Unity will hold a week-long series of events with more than 100 sessions at various locations, including its own multistory headquarters, which is just a block and a half from the Moscone Center, where GDC will be held in San Francisco. Downie said Unity will open its headquarters to developers, including those who can’t afford a $2,000 all-access GDC pass. Visitors will have to register, but they do not need a GDC pass to attend the events at most of Unity’s venues.
The idea is to get the staff at the headquarters — including hundreds who work on the company’s flagship game engine — to network, share knowledge, and engage with game developers who are the primary users of the tools.
As for not having a booth, Downie said, “It’s not an economical decision. This plan is costing lots of money. Our principle is to have a greater connection with more people. They will leave GDC with more knowledge of what we are doing.”
Downie said the company will participate in GDC as a big sponsor, through both regular and sponsored talks. It will also have a lounge inside the GDC where attendees with badges can go to relax and watch streamed talks. But Unity will also have a presence outside the GDC to get its message across.
It will hold a keynote speech hosted by Unity CEO John Riccitiello at The Village venue on March 19 at 630 p.m. Unity will emphasize how its tools are being used by industry artists to create some of the best-quality games in the industry, Downie said.

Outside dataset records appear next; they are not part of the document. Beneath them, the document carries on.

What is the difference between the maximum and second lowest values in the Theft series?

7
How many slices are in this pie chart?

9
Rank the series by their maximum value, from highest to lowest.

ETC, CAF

At the company’s headquarters, Unity will hold lots of sessions — big and small — on various aspects of game development. Many of those sessions will be hosted by Unity’s 500-person engineering team. It will host a mixer for Women in Gaming. Sign-ups for sessions will start on March 1.

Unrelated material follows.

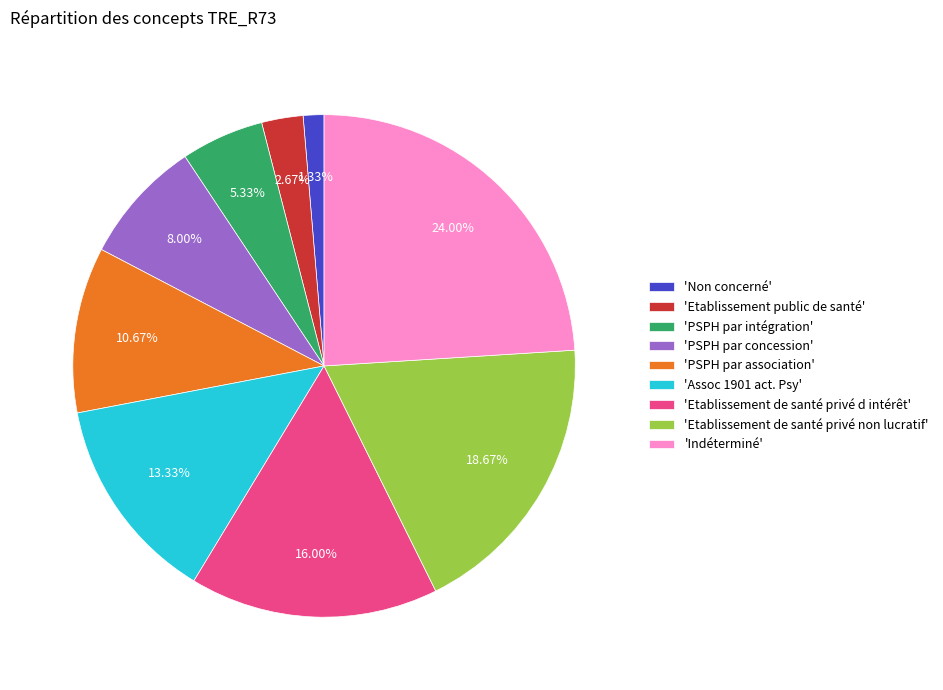

Which has a higher value, 'PSPH par intégration' or 'Indéterminé'?

'Indéterminé'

Unity will also operate a lounge at the Hotel Zetta, a short walk from the GDC, where developers with or without badges can unwind with colleagues and Unity employees.
Downie said that some of Unity’s top evangelists will also hit the streets and show demos to developers as they traverse the area around the GDC. And Unity will hold a party for around 2,000 people at The Village, with a special announcement pending. Unity is also going to stream everything it is doing so that those who are not going to the GDC can also enjoy it. It’s all about “democratizing game development,” Downie said.
As for Unity’s headquarters, Downie said, “We’ll trick the building out, where you can see demos and talk with small groups.”